## TASK PROMPT:
In the records below, find the line with "right wrist: (1001, 1015)" and repeat it and every line after it, exactly, without any pictures.

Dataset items
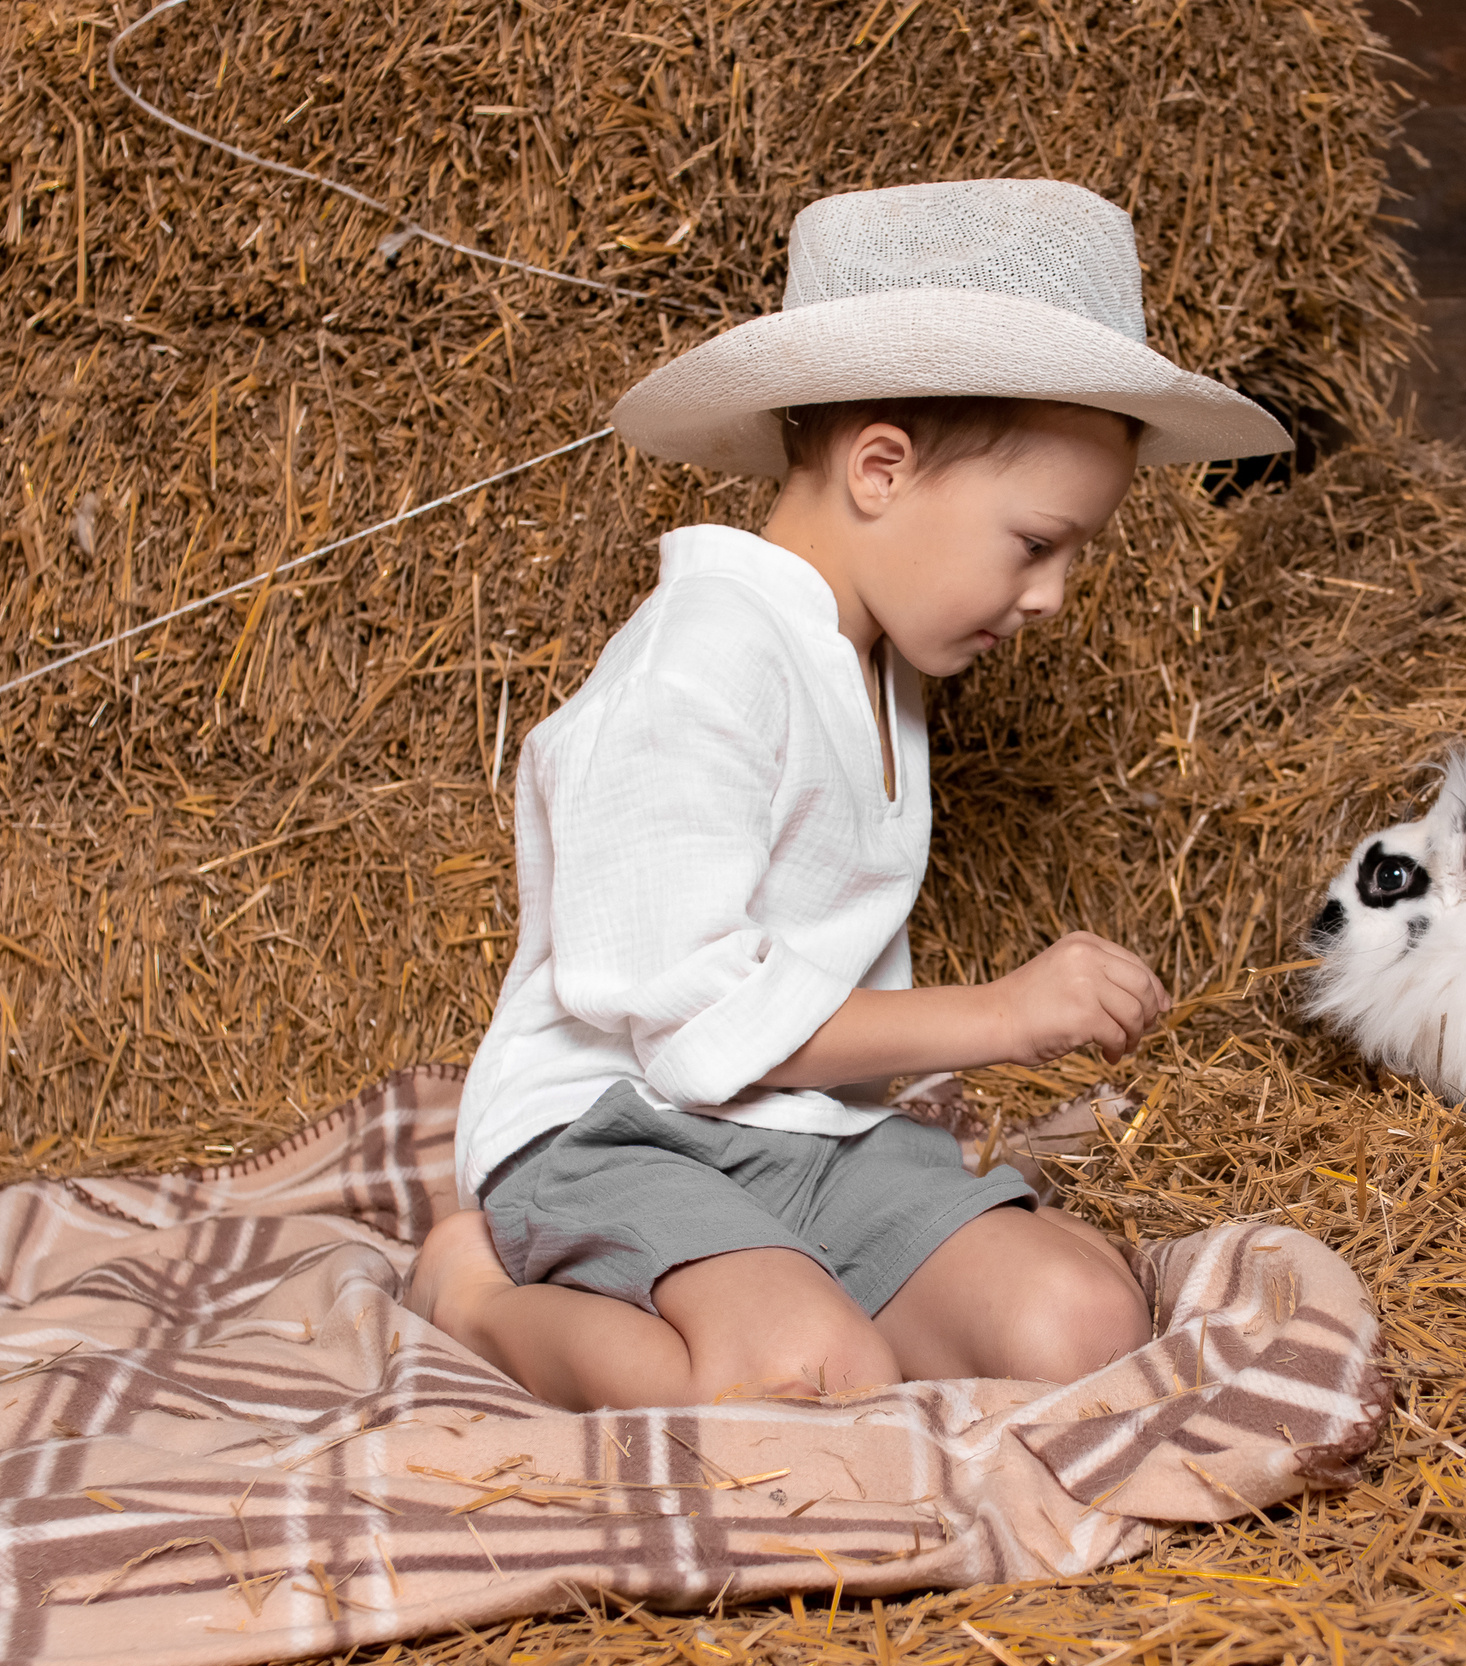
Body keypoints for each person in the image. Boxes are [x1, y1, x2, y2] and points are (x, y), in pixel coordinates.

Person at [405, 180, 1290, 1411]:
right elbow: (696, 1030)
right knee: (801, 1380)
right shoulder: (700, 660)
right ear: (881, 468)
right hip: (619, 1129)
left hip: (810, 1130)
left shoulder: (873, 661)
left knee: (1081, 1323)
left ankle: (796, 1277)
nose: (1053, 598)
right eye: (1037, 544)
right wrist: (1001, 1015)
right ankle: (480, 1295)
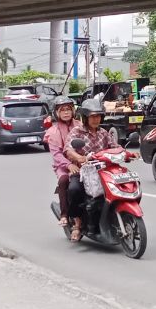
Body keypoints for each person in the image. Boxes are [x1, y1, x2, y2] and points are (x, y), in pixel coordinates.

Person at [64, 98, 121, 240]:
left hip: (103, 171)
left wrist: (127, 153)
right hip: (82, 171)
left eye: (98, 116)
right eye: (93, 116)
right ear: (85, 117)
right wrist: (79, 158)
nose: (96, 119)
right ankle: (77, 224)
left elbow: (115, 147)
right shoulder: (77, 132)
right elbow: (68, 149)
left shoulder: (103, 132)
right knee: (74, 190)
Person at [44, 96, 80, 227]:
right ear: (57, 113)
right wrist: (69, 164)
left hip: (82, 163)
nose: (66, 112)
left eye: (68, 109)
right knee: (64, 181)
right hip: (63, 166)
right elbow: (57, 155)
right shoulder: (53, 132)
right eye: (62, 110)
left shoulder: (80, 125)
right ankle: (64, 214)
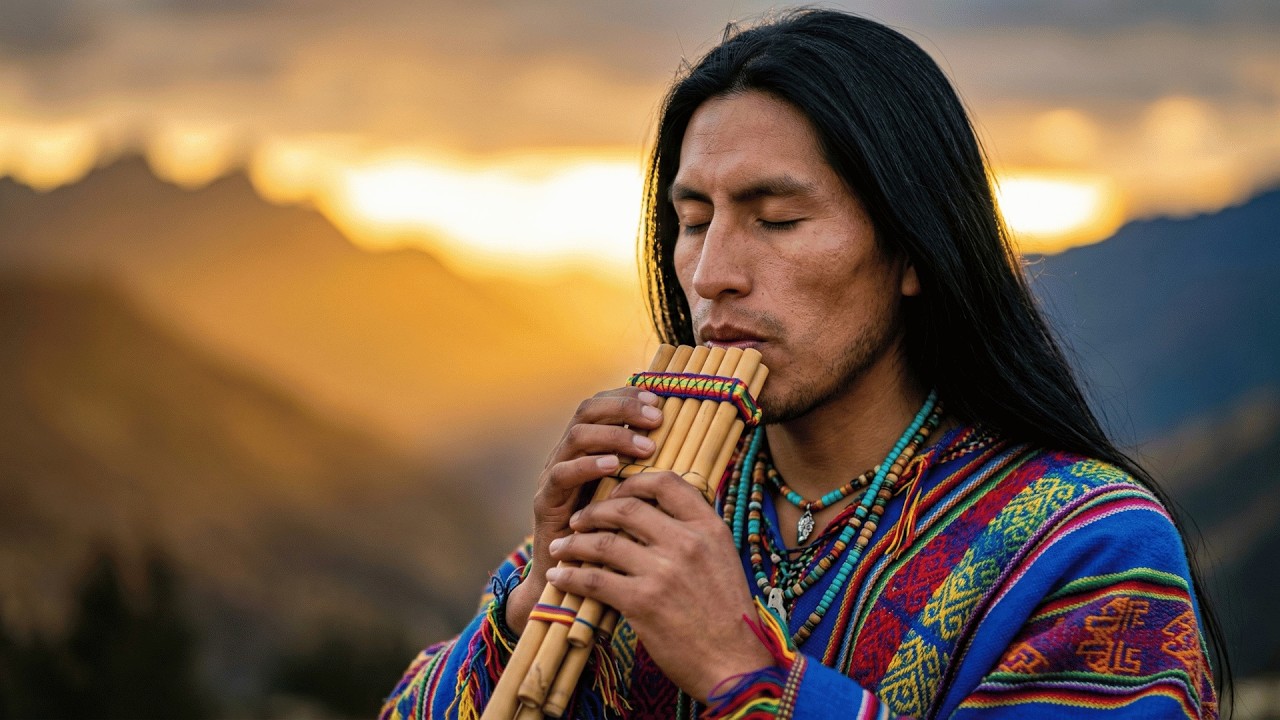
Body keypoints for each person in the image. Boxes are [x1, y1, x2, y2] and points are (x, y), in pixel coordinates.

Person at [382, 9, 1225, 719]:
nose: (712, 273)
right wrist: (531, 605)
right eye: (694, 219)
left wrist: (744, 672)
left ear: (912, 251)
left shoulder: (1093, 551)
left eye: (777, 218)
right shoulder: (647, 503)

## SOLUTION TO THIS EXERCISE:
right wrist: (1001, 1015)
right ankle: (480, 1295)
Body keypoints for each person in the image. Boxes are [x1, y1, x2, y2] and points are (x, y), in pixel coordinates.

Person at [64, 98, 121, 240]:
left hip: (103, 171)
left wrist: (127, 153)
right hip: (82, 171)
left eye: (98, 116)
right eye: (93, 116)
right ear: (85, 117)
right wrist: (79, 158)
nose: (96, 119)
right ankle: (77, 224)
left elbow: (115, 147)
right shoulder: (77, 132)
right elbow: (68, 149)
left shoulder: (103, 132)
right knee: (74, 190)
Person at [44, 96, 80, 227]:
right ear: (57, 113)
right wrist: (69, 164)
left hip: (82, 163)
nose: (66, 112)
left eye: (68, 109)
right knee: (64, 181)
right hip: (63, 166)
right elbow: (57, 155)
right shoulder: (53, 132)
right eye: (62, 110)
left shoulder: (80, 125)
right ankle: (64, 214)
Body keypoints for each person in the image. Boxes are [x1, y1, x2, y2] and points are (x, y), in pixel coordinates.

Person at [382, 9, 1225, 719]:
nose: (712, 273)
right wrist: (531, 605)
right eye: (694, 219)
left wrist: (744, 672)
left ear: (912, 251)
left shoulder: (1093, 551)
left eye: (777, 218)
right shoulder: (647, 503)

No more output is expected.